= Stored items =

▬▬▬

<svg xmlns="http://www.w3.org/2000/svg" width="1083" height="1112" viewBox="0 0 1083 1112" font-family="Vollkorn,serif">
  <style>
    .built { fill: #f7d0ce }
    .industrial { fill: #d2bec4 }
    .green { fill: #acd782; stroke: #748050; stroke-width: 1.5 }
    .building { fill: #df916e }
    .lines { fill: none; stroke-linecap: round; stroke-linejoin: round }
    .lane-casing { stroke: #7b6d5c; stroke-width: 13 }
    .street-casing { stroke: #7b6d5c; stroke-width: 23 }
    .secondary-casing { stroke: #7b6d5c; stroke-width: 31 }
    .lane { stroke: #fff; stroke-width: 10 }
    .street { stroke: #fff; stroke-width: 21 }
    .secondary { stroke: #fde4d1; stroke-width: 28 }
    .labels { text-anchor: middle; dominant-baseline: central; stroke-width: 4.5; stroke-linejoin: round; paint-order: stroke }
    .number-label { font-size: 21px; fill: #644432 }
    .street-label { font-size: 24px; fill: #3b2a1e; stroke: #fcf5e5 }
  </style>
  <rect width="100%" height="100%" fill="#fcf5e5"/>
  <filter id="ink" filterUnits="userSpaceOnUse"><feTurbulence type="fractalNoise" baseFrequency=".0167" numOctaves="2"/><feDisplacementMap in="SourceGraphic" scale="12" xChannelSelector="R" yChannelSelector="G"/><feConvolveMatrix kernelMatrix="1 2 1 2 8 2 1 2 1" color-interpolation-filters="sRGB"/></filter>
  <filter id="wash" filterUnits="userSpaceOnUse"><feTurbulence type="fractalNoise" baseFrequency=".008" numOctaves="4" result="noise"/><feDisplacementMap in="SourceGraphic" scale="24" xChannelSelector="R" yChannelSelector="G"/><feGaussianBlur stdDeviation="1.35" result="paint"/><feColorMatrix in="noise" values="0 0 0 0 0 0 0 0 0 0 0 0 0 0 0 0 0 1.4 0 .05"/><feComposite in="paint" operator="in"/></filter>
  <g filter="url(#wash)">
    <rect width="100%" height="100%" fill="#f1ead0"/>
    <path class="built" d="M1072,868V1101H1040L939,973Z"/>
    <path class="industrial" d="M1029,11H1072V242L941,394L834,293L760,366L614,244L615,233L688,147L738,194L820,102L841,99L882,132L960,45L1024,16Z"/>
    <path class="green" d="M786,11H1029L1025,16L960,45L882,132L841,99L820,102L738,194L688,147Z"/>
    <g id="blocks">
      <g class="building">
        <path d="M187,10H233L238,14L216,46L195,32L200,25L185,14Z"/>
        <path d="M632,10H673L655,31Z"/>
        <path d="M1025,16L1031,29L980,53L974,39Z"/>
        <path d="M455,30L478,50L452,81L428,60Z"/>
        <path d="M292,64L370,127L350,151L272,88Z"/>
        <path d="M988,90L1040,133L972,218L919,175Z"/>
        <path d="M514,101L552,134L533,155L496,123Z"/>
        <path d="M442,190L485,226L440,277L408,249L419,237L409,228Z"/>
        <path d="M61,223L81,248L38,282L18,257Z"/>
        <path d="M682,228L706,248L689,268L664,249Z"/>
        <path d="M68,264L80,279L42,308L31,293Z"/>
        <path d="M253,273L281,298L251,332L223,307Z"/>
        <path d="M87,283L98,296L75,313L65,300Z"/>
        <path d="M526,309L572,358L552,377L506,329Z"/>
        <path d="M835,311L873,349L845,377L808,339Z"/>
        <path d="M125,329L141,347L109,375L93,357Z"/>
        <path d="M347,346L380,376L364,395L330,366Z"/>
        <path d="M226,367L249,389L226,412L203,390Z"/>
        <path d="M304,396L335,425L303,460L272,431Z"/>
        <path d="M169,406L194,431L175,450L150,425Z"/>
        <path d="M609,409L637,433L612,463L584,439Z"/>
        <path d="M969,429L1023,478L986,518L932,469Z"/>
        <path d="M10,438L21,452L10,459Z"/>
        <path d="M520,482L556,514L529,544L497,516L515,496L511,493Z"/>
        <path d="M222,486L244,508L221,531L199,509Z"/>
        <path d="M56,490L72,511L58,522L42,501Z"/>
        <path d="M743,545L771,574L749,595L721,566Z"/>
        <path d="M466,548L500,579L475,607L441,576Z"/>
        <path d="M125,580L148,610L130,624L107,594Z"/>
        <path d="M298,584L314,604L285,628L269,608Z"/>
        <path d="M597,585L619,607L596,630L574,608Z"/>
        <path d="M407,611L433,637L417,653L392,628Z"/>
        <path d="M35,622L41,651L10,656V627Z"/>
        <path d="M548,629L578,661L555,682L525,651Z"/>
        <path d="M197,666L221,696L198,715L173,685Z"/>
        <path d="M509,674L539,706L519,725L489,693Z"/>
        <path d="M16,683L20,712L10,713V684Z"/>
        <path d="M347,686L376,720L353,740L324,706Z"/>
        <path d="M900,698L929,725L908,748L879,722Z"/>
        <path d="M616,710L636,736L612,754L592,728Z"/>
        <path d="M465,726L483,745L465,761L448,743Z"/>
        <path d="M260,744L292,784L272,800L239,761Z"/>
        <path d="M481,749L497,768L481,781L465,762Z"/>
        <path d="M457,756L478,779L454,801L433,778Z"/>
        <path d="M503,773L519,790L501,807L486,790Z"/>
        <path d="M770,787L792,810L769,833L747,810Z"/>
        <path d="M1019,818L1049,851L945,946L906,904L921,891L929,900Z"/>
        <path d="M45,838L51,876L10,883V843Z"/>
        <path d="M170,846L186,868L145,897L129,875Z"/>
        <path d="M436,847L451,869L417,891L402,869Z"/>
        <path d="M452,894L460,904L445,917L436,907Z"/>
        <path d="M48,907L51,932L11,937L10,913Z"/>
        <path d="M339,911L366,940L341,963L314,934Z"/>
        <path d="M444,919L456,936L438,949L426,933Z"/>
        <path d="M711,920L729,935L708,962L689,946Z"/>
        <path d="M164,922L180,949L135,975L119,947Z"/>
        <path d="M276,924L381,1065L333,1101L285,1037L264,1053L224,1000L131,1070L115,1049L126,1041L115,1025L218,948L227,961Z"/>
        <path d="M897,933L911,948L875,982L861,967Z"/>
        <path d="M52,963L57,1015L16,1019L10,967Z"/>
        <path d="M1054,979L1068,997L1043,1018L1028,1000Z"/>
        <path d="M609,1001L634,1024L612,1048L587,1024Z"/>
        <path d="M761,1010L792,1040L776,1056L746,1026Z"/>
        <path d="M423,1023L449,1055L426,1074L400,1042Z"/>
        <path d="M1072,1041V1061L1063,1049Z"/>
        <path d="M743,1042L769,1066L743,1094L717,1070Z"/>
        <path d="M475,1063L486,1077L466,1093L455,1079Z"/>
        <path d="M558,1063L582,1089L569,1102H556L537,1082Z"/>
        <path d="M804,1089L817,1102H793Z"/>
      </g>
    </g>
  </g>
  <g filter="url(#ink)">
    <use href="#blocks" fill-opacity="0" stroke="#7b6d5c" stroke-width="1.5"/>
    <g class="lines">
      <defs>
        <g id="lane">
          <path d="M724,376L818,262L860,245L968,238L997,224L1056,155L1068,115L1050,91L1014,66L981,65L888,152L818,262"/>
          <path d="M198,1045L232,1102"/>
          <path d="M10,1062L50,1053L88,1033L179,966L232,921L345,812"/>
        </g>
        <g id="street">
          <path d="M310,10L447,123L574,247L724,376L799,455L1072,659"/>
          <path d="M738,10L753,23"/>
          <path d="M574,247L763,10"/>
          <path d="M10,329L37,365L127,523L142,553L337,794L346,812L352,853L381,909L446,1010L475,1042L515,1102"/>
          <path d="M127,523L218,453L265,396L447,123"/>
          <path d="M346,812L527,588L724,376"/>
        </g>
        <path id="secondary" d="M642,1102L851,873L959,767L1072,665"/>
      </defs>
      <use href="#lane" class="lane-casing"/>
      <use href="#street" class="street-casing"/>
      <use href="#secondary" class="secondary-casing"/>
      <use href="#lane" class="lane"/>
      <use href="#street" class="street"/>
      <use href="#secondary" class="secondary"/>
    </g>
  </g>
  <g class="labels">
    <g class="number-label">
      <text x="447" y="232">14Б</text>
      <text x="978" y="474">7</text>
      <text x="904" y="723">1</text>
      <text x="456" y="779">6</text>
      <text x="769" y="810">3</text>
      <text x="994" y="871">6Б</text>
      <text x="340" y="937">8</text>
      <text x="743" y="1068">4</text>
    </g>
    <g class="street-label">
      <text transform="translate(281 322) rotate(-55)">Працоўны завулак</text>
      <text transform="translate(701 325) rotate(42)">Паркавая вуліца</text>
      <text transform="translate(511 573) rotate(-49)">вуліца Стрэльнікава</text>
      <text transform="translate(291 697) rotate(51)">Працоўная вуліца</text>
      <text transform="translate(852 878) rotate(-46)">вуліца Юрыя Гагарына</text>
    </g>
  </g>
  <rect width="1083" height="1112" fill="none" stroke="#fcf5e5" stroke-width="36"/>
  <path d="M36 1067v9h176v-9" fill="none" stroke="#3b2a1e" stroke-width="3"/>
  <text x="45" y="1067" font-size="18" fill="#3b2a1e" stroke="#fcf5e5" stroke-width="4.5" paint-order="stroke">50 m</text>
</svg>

▬▬▬

= What is needed =
Which lines hold the word "wash"? Return all of them from the records above.

= Written reply =
  <filter id="wash" filterUnits="userSpaceOnUse"><feTurbulence type="fractalNoise" baseFrequency=".008" numOctaves="4" result="noise"/><feDisplacementMap in="SourceGraphic" scale="24" xChannelSelector="R" yChannelSelector="G"/><feGaussianBlur stdDeviation="1.35" result="paint"/><feColorMatrix in="noise" values="0 0 0 0 0 0 0 0 0 0 0 0 0 0 0 0 0 1.4 0 .05"/><feComposite in="paint" operator="in"/></filter>
  <g filter="url(#wash)">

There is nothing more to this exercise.